Gestern: Schwarze Boxer und Käse
Ursula Trüper hat eine schöne kleine Geschichte geschrieben: “Black History Month: Der wirkliche Mister Amerika – Schwarze Boxer waren in den USA stets eine Provokation für die rassistische Mehrheitsgesellschaft – und Vorbilder für den Kampf um Gleichberechtigung”. Schade eigentlich, dass die in ein paar Tagen in einem Paywall-Archiv verschwindet. Und einen schweren Fehler habe ich entdeckt, in Fussnote 18.
Für jede Ehrung von John Carlos bin ich zu haben. Vor über 8 Jahren machte Sport inside (WDR) dieses Interview mit dem alten Mann.

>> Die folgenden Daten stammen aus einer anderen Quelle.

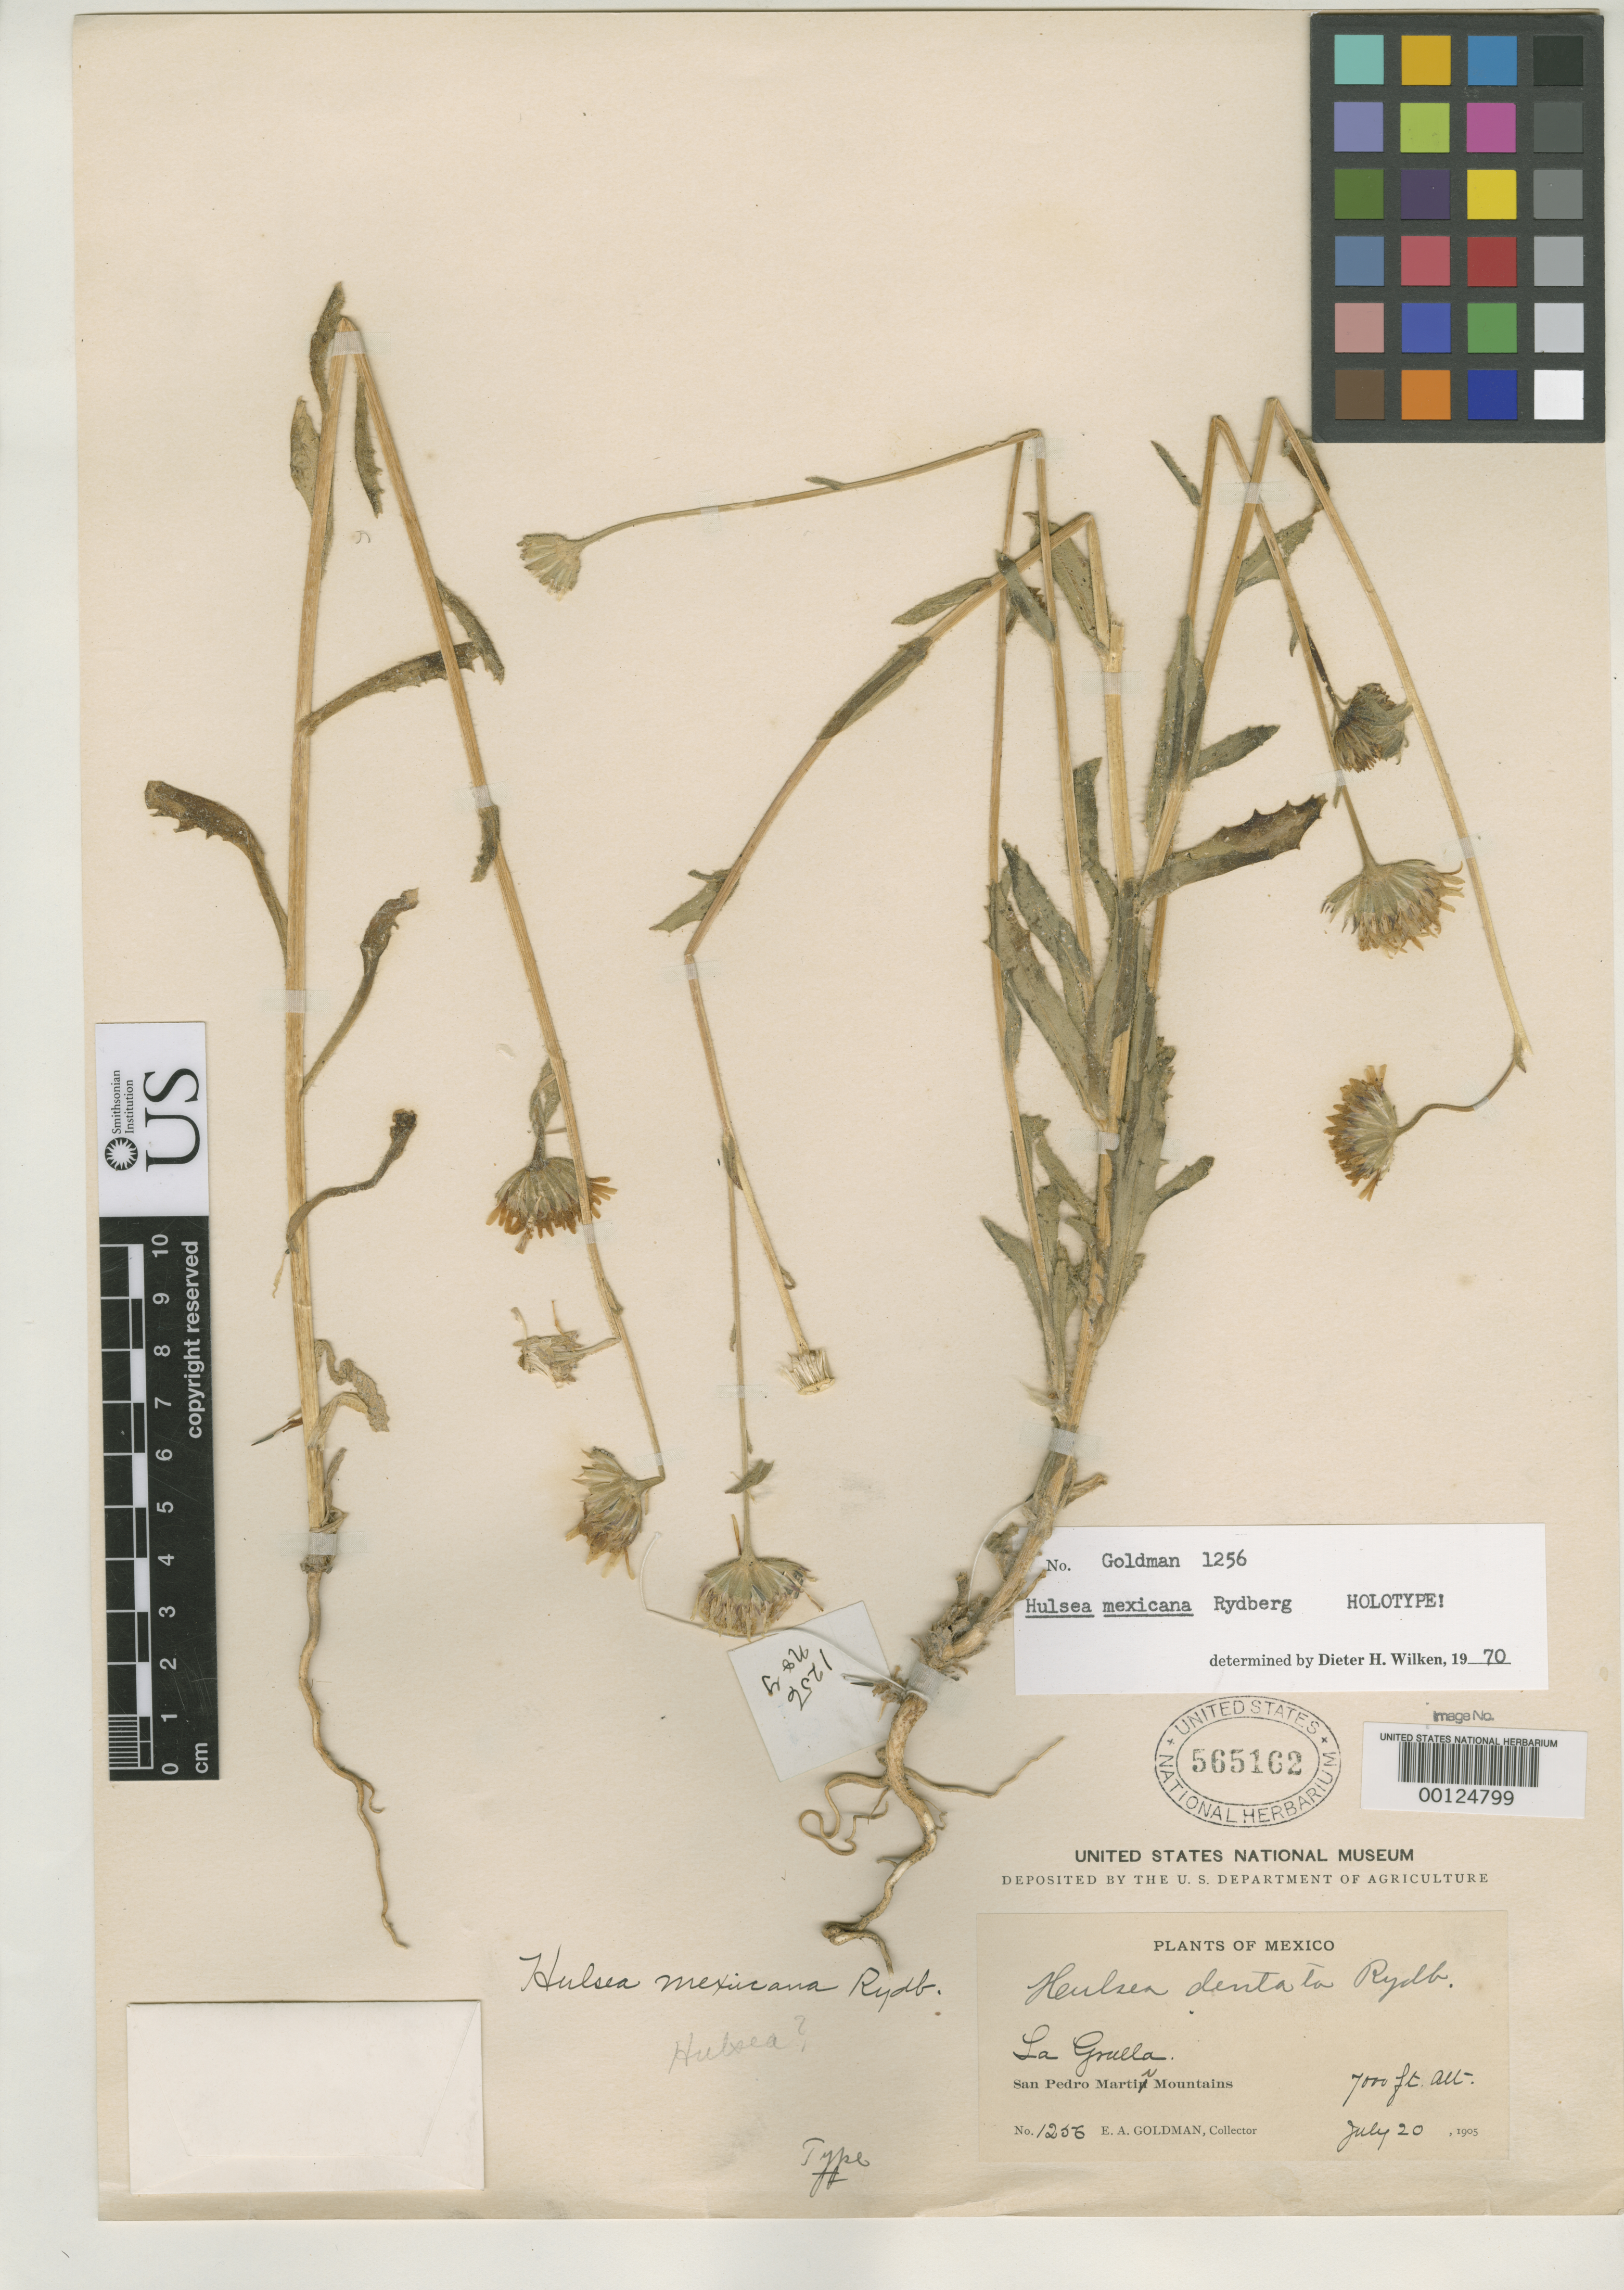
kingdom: Plantae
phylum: Tracheophyta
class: Magnoliopsida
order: Asterales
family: Asteraceae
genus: Hulsea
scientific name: Hulsea mexicana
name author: Rydb.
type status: Holotype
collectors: E. A. Goldman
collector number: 1256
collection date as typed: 20 Jul 1905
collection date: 1905-07-20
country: Mexico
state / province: Baja California Norte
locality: La Grulla, San Pedro Martir Mtns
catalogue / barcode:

Dieses Foto von der Siegerehrung 200m der Männer wurde zu einer Ikone der Olympischen Spiele 1968 in Mexiko, sowie der Bürgerrechtsbewegung in den USA. Nur ist der Silbermedaillengewinner der weisse Mann links im Bild, der Australier Peter Norman. Carlos gewann “nur” Bronze in glatten 20 Sekunden. Ich war 11, und seitdem bin ich Fan dieser alten Männer – beispielgebend.
Käse – Veganer*innen bitte gehen Sie weiter, hier gibt es nichts zu sehen!
Florian Schwinn ist einer der Autor*inn*en, die Florian Rötzer von telepolis zu overton mitgebracht hat. Ein Erfolgstransfer. Florian Schwinn hat Ahnung von Nahrungsmittelerzeugung und Landwirtschaft, ist neugierig und kann gut schreiben. Nehmen Sie das:
“Alles Käse – Die Geschichte, die zu dieser Kolumne geführt hat, beginnt – wie sich das beim Obertitel »Führerschein für Einkaufswagen« gehört, mit einem Einkaufswagen. In den konnte ich an jenem Tag nicht das legen, was dort hineinsollte. Ich schaute die reichhaltige Käsetheke im Bioladen durch und fragte dann: Gibt’s keine »Blaue Stunde«? Antwort: Die machen die nicht mehr. Wie bitte? Mein Lieblingskäse wird nicht mehr produziert. Warum nicht? Antwort: Keine Ahnung.”
“Blaue Stunde” – nicht nur eine Galerie in der Bonner Nordstadt (Dorotheenstr. 37, da gibt es auch Käse!), sondern ein Käse – den würde ich sofort probieren, Preis egal.